• Stated problem 1:
In the post on automated spelling correction, why might a typed "mornig" change to "morning" without the writer fixing it? Answer in one to three sentences.
• Stated problem 2:
Continue the post on automated spelling correction from where it stops.

• Selected excerpt:
=-=-=-=-=
Automated Spelling Correction – The Basics of How it Works

In this post, I am going to talk about automated spelling correction. Let’s say you are writing a document on your computer, and instead of typing “morning”, you accidentally type “mornig”. If you have automated spelling correction enabled, you will probably see that “mornig” has been transformed to “morning” on its own. How does this work? How does your computer know that when you typed “mornig”, you actually meant “morning”? We are going to see how in this post.

Spelling mistakes could turn out to be real words!
=-=-=-=-=
• Dataset entries:
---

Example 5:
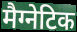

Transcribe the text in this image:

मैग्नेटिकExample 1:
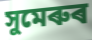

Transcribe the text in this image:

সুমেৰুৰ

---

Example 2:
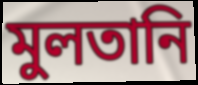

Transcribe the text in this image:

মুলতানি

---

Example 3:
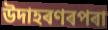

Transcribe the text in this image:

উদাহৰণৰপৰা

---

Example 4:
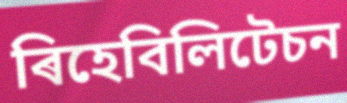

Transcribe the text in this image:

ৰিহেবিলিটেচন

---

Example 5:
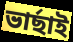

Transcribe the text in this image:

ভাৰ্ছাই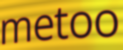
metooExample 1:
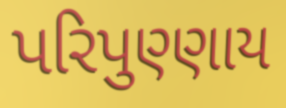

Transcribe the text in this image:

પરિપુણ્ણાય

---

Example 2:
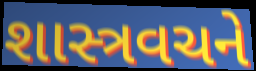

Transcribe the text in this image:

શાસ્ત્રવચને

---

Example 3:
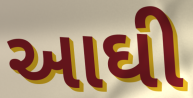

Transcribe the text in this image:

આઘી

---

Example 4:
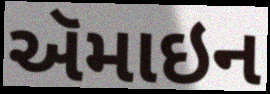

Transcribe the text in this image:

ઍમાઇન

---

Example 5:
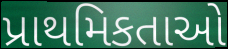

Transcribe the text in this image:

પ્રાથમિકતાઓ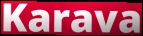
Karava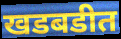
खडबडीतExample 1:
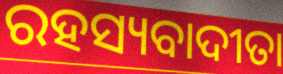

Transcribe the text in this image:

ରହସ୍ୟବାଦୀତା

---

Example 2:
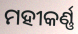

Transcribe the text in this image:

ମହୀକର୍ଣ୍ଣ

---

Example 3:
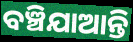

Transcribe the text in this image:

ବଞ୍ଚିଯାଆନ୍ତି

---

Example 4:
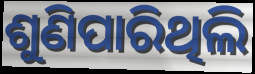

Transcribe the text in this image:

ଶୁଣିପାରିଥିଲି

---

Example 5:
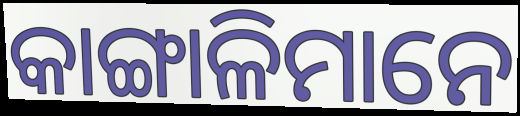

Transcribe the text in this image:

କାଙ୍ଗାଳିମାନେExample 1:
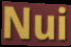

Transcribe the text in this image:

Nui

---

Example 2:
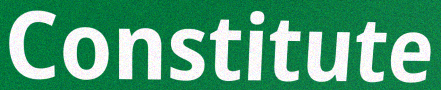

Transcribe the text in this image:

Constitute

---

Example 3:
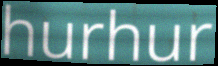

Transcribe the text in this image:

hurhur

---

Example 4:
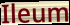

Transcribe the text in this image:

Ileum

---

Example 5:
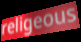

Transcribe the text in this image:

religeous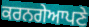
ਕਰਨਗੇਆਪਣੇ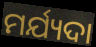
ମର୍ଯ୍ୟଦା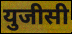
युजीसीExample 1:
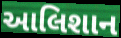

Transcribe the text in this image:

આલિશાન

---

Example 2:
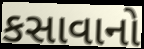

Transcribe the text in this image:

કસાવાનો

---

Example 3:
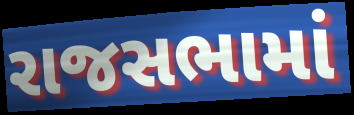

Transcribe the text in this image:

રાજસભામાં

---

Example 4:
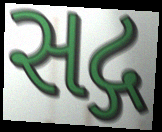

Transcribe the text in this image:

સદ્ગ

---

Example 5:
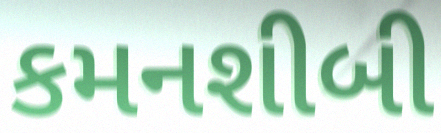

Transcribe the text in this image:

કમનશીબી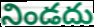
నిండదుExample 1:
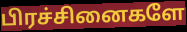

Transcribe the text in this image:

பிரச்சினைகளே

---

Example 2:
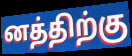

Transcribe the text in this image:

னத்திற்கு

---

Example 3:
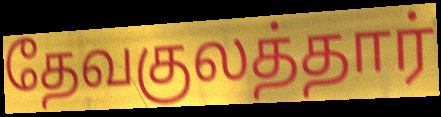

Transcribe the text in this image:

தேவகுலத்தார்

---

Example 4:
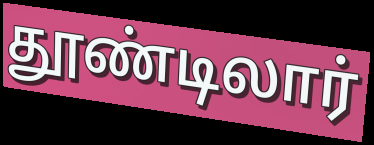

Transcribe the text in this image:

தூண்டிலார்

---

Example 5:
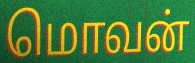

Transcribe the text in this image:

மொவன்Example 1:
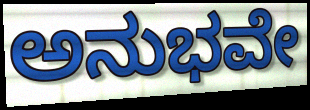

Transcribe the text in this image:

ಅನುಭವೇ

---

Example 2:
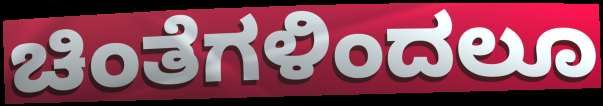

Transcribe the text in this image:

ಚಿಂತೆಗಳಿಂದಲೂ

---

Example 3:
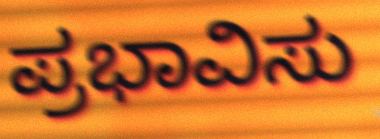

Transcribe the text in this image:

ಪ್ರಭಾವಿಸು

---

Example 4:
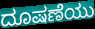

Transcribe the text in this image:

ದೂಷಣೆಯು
=-=-=-=-=
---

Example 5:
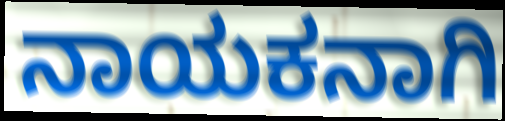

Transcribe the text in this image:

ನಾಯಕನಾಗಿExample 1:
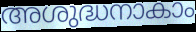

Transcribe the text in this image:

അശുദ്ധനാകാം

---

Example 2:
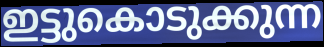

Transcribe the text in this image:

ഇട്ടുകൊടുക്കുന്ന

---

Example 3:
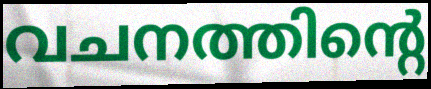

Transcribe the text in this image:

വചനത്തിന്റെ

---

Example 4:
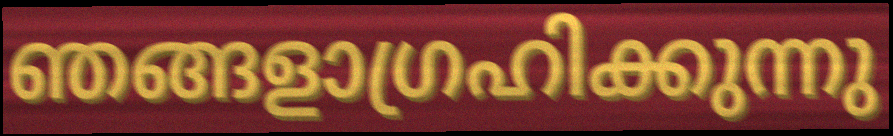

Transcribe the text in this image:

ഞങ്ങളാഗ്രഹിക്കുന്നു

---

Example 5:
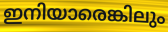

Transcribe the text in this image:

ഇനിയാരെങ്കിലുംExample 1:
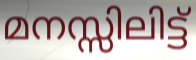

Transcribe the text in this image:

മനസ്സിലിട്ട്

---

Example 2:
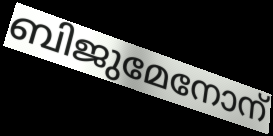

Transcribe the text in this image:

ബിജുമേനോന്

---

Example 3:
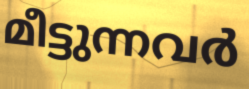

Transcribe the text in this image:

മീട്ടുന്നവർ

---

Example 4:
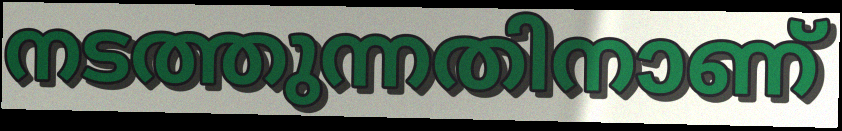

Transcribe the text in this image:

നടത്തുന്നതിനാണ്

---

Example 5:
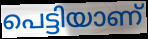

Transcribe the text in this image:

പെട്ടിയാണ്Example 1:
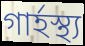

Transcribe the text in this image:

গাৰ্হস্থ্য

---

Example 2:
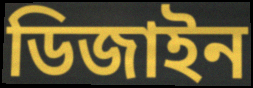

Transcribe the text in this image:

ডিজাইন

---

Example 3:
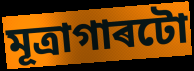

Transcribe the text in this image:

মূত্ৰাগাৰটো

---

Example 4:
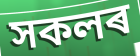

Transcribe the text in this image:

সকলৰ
=-=-=-=-=
• Final result 1:
It happens when automated spelling correction is enabled. That feature turns the mistyped "mornig" into "morning" on its own.

• Final result 2:
Before we actually go through how spelling correction works, let’s think about the complexity of this problem. In the previous example, “mornig” was not a real word, so we knew it had to be a spelling mistake. But what if you misspelled “college” as “collage”, or you misspelled “three” as “tree”? In these cases, the word you typed incorrectly happens to be an actual word itself! Correcting these types of errors is called real word spelling correction. On the other hand, if the error is not a real word (like “mornig” instead of “morning”), correcting those errors is called non-word spelling correction. You can see that real world spelling correction seems more difficult than non-word spelling correction because every word that you type could be an error (even if it has a correct spelling). For example, the sentence “The tree threes were tail” makes no sense because every word except “the” and “were” is an error even though they are all actual words. The actual sentence should be “The three trees were tall”. In this post, I am going to talk about non-word spelling correction with a basic approach to it.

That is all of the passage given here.